On retira les insignes portant les marques de commerce des uniformes des commandités — coureurs automobiles, skieurs ou grands navigateurs. Bien entendu, il n'était pas défendu, pour les entreprises, de commanditer les festivals de toutes sortes ou les événements sportifs et culturels en général, mais il fut interdit d’exhiber publiquement les stigmates de leur support à ces activités. Aucun produit du tabac ne devait être vu au cinéma.

Progressivement, il fut défendu de fumer dans les édifices gouvernementaux, les ministères, les aéroports, les services publics. Puis, l’interdiction s’étendit à tout espace public, banques, lieux de travail, écoles, établissements de loisirs. C’était vers la fin du siècle dernier, mais ça ne faisait que commencer.

Au début du vingt et unième siècle, l’interdiction de fumer qui ne s’appliquait jusqu’alors qu’à l’intérieur des édifices s’étendit aux espaces extérieurs. En premier lieu aux abords immédiats des bâtisses puis, rapidement, aux grand espaces ouverts, les stades et les sites de foire. Progressivement, la prohibition s'appliqua à tout rassemblement public, piquets de grève, célébrations sportives, manifestations de toutes sortes, fêtes populaires, concerts ou marches de protestation. En 2008, certaines municipalités étendirent l’interdiction permanente à certaines places publiques, parcs, squares, carrefours, ou à de grandes avenues connues pour leur achalandage.

Deux ans plus tard l’interdiction frappa des quartiers entiers, lieux d'affaires, centres-ville commerciaux, cités universitaires, arrondissements à forte population juvénile. Partout dans le monde, dès 2013, des petites villes commencèrent à interdire la fumée sur l’ensemble de leur territoire, sous peine d’infraction au code municipal régissant la santé publique. Vers 2016 toutes les grandes villes du monde avaient emboîté le pas.

Dorénavant, on ne pouvait fumer que chez-soi. Et encore fallait-il être propriétaire de sa maison car les propriétaires d’édifices à logement ne louaient qu’aux non-fumeurs, la loi du logement les y obligeant.

Les peines infligées à ceux qui se faisaient prendre à fumer en public furent graduellement haussées afin de décourager toute tentative de délinquance. La récidive fut taxée sévèrement. On alla même jusqu'à imposer des peines plus sévères aux mineurs, question de tuer le mal dans l’œuf. Outre les taxes sur le tabac qui devinrent carrément prohibitives —jusqu’à 800% dès le début des années vingt — les redevances fiscales des commerces qui vendaient du tabac furent portées à des sommets incomparables avec n’importe quel autre commerce. Ce qui fit grimper les prix.

Le nombre de ces établissements fut d’ailleurs réduit petit à petit, par décret, de sorte qu’il fut de plus en plus difficile de se procurer du tabac. Certaines villes américaines interdisaient déjà la vente libre des produits du tabac sur leur territoire dès 2022, peu à peu, l'interdiction s'étendit aux états. On ne pouvait dorénavant acheter du tabac que par correspondance.

Le 25 décembre 2031, Armand Chiasson, 82 ans, vieil excentrique fumeur depuis 1958, mit le feu à son lit avec sa cigarette artisanale non pourvue du mécanisme d’auto-extinction obligatoire. Il eut juste le temps de se précipiter dehors avant de voir les flammes détruire sa maison.

Sa compagnie d’assurance refusa de l'indemniser.

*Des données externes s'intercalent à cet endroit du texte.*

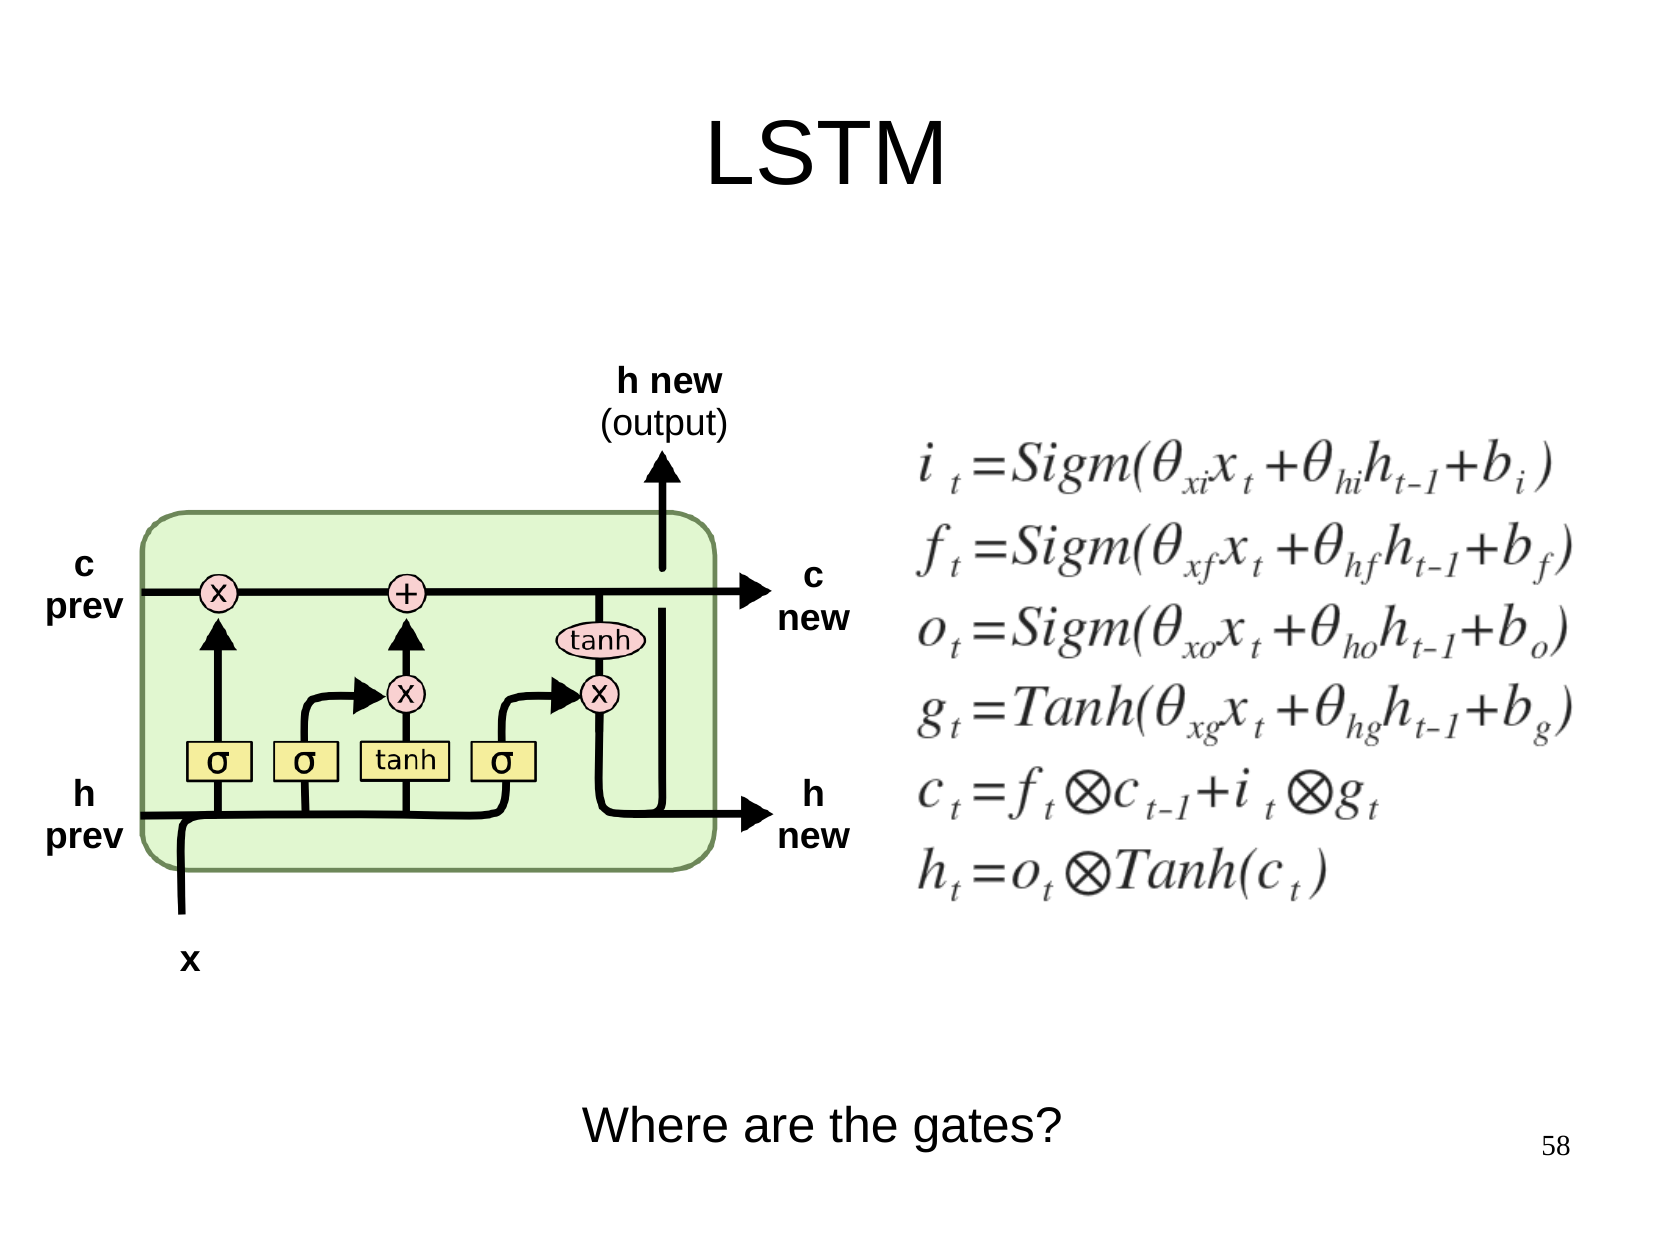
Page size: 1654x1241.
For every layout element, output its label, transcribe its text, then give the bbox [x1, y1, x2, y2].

picture [908, 430, 1584, 989]
text_box h new [762, 765, 865, 906]
text_box c prev [30, 534, 139, 634]
text_box x [165, 930, 216, 987]
picture [57, 387, 809, 971]
text_box h prev [30, 765, 139, 864]
text_box h new (output) [585, 351, 744, 451]
text_box c new [762, 546, 865, 688]
title LSTM [82, 49, 1571, 257]
text_box Where are the gates? [289, 1042, 1356, 1208]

Au procès qu’il intenta à ses assureurs, il fut établi qu’Armand Chiasson avait eu une conduite dangereuse en fabriquant lui-même ses cigarettes et que c’était dès lors un acte illégal qui avait causé l’incendie. Victime de sa propre turpitude, Armand fut considéré comme responsable du tort causé envers lui-même. La cour donna raison à l’assureur. La décision fit jurisprudence et eut des conséquences qui dépassèrent ce jugement puisqu’à partir de 2032, toutes les polices d’assurance continrent des clauses stipulant qu’aucune indemnité ne serait versée à l’assuré pour un tort causé à sa propriété par l’utilisation directe ou indirecte des produits du tabac ou de ses accessoires, cigarettes, pipes, cendriers, ou autres objets assimilables. Depuis 2025, les régimes d’assurance-maladie, publiques ou privées, ne couvraient plus les maladies ou même la mort causées par l’usage du tabac; mais à présent, cette restriction s’appliquait également aux biens des personnes.

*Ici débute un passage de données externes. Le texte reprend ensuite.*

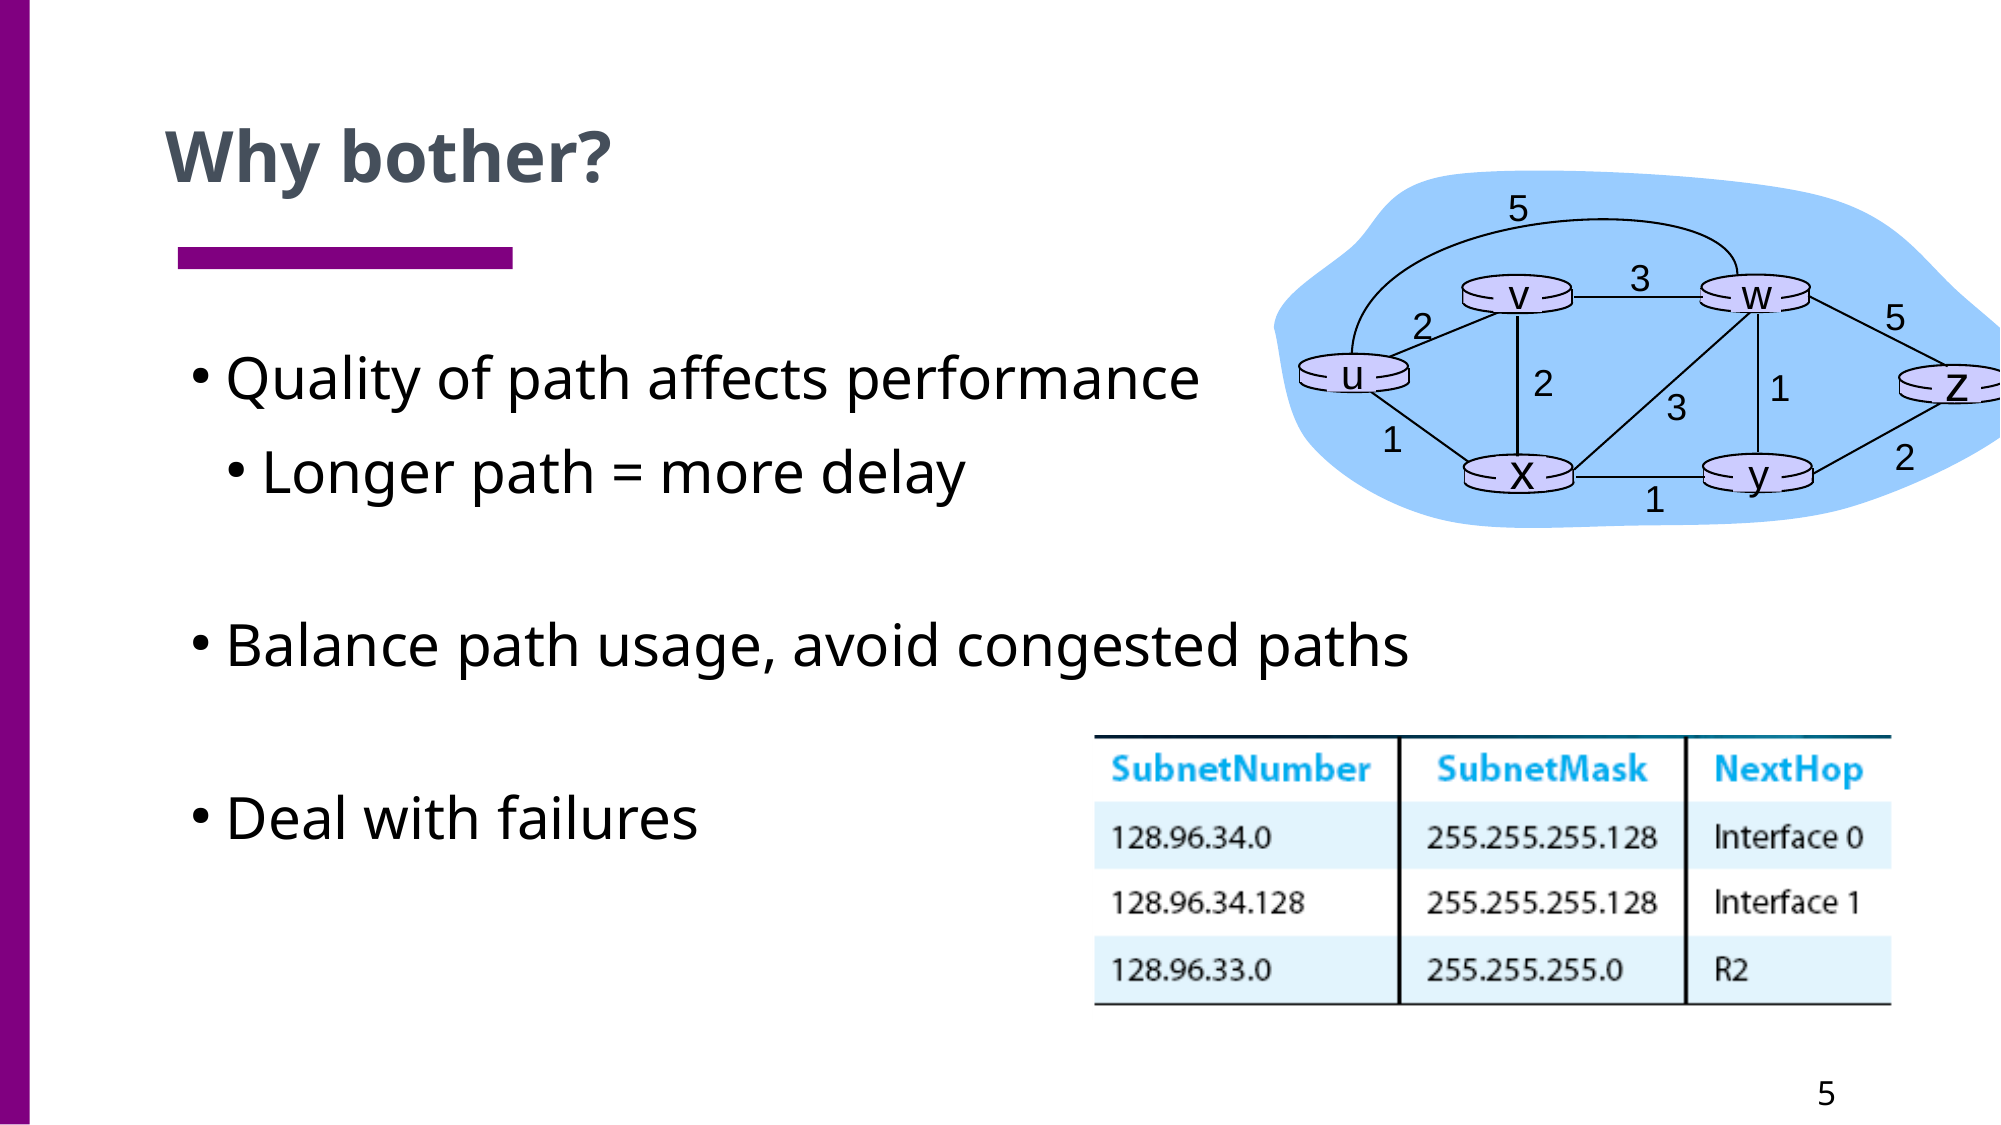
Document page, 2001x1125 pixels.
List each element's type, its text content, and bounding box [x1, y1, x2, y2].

text_box 3 [1651, 375, 1703, 437]
text_box 3 [1615, 245, 1666, 307]
text_box 2 [1518, 351, 1569, 412]
picture [1091, 735, 1906, 1021]
text_box 1 [1367, 406, 1418, 468]
text_box 5 [1493, 176, 1544, 237]
text_box [1273, 170, 2000, 528]
text_box z [1930, 343, 1985, 419]
text_box x [1494, 431, 1550, 508]
text_box w [1727, 260, 1788, 327]
text_box v [1493, 260, 1545, 327]
text_box Quality of path affects performance Longer path = more delay Balance path usage, avoid congested paths Deal with failures [100, 329, 2000, 815]
text_box u [1326, 340, 1380, 406]
text_box 1 [1754, 356, 1806, 417]
text_box 2 [1397, 294, 1448, 355]
text_box y [1733, 440, 1785, 506]
text_box 2 [1879, 424, 1931, 486]
text_box Why bother? [151, 0, 1849, 212]
text_box 5 [1870, 285, 1921, 346]
text_box 1 [1629, 467, 1681, 529]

Vers les années 2040, on estimait qu’à peine trois ou quatre pour cent de la population adulte s’adonnait au tabagisme qui était devenu d’ailleurs un très grand luxe, les prix du tabac dépassant largement celui des très grands vins ou spiritueux. Dans les années cinquante, le pourcentage baissa à moins de deux pour cent.

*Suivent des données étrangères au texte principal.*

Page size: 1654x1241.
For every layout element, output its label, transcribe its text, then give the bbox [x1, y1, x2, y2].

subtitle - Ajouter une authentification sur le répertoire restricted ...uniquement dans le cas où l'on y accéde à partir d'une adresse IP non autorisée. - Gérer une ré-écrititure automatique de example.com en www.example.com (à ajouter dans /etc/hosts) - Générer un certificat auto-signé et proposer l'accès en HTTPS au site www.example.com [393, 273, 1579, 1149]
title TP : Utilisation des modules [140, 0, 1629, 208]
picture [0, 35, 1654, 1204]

En 2061, une affaire judiciaire retint l’attention du monde entier. Le père d'un jeune homme mort d’une maladie respiratoire grave fut inculpé d’homicide involontaire et fut comdamné à 14 ans de prison quand la cour décida que son habitude avouée du tabac était directement responsable de la maladie de son fils alors qu’il était pleinement conscient des effets néfastes des fumées secondaires.

Suite à cette affaire, les fumeurs furent d’abord obligés d’afficher, à la porte de leur domicile, un avis annonçant qu’il s’agissait d’un endroit fumeur. Puis, ils durent porter un macaron stipulant leur habitude du tabac. Peu à peu fumer la cigarette devint un acte illégal.

Le pas définitif contre la cigarette fut franchi le 18 octobre 2065. L’usage du tabac fut déclaré acte criminel passible de la peine de mort.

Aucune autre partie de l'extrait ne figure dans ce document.